3. How have you been affected by the increasing demands placed on salaried workers in an age of 24/7 availability? Who at your company would need to be convinced that reduced work hours and increased flexibility in scheduling could actually lead to increased productivity and profit?

4. How did you react to the author's interviews with Pat Buchanan and other traditionalists? What sustains their point of view?

5. What would it take for programs such as the Menlo Innovations approach in Ann Arbor and the Alternative Work Schedule at the Pentagon to become the norm throughout the United States? What do the book's progressive examples tell us about the best way to achieve change?

6. What are the most frequent contributors to your time confetti? If you could convert all of your confetti into leisure time, would you feel guilty?

7. Discuss the true equality proposed by Jessica DeGroot at ThirdPath Institute. Have you seen it in action in your community?

8. How would you respond to those who say women have only themselves to blame for the inequities they endure in the ratio of leisure time to "on call" time? What enabled Schulte to leave her kids behind and trust Tom? How did that help them work through their impasse?

9. What is at the root of discrimination against working moms, both in the workplace and among certain circles of stay-at-home moms? What do cases such as that of Renate Rivelli, the Brown Palace Hotel employee described in chapter 5, illustrate about the grossly inaccurate perceptions of a working mother's capabilities?

10. How would you answer the central questions posed by Schulte in chapter 9: who's right, what's best, and how do we stop the insanity?

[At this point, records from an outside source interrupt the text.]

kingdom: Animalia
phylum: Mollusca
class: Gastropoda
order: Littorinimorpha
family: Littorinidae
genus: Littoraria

What did you learn from her sojourn in Denmark, where work hours are shorter and highly focused while the economy remains robust? How could the concept of hygge help us redefine the ideal standard of living?

11. In your opinion, why does the ideal of the self-sacrificing mother persist, despite the gains of the feminist movement? Why have so many American families resisted the fact that dads also have a parenting instinct, and that a diverse caretaking community can have a highly positive impact on a child's well-being?

12. One of the findings presented in Overwhelmed is the notion that grit and self-confidence, rather than income or GPA, are strong predictors of happiness. What do our barometers of success say about our real values as a society? Is happiness—whose pursuit is touted in the Declaration of Independence—still valued in the United States?

13. Discuss the concept of contaminated time. Knowing that the brain's working memory can hold only seven pieces of information at once, how would you begin to clear your cluttered mind—even if the responsibilities of work and home seem to follow you 24/7? What kind of space would "decontamination" create in your life?

14. Overwhelmed underscores the fact that years of history and cultural conditioning have spurred women to work harder than men, even during supposed time off: If a woman wants to watch TV, she'd better fold some laundry while she's at it. If she'd like to read a book, she should do it on the treadmill. On family "vacations," Mom will make sure that all of the kids' needs are met. Does this ring true for you? Do the men and women in your world manage time differently? If so, what can they do to silence that little voice that says women don't deserve to rest? What would motivate you to give yourself a break, even if it incites uproar at first?

15. Drawing on the author's closing advice to "do one thing," which of her changes will you implement in work, play, and love? What predictions would you make about the way future generations will balance their time among parenting, career, and leisure?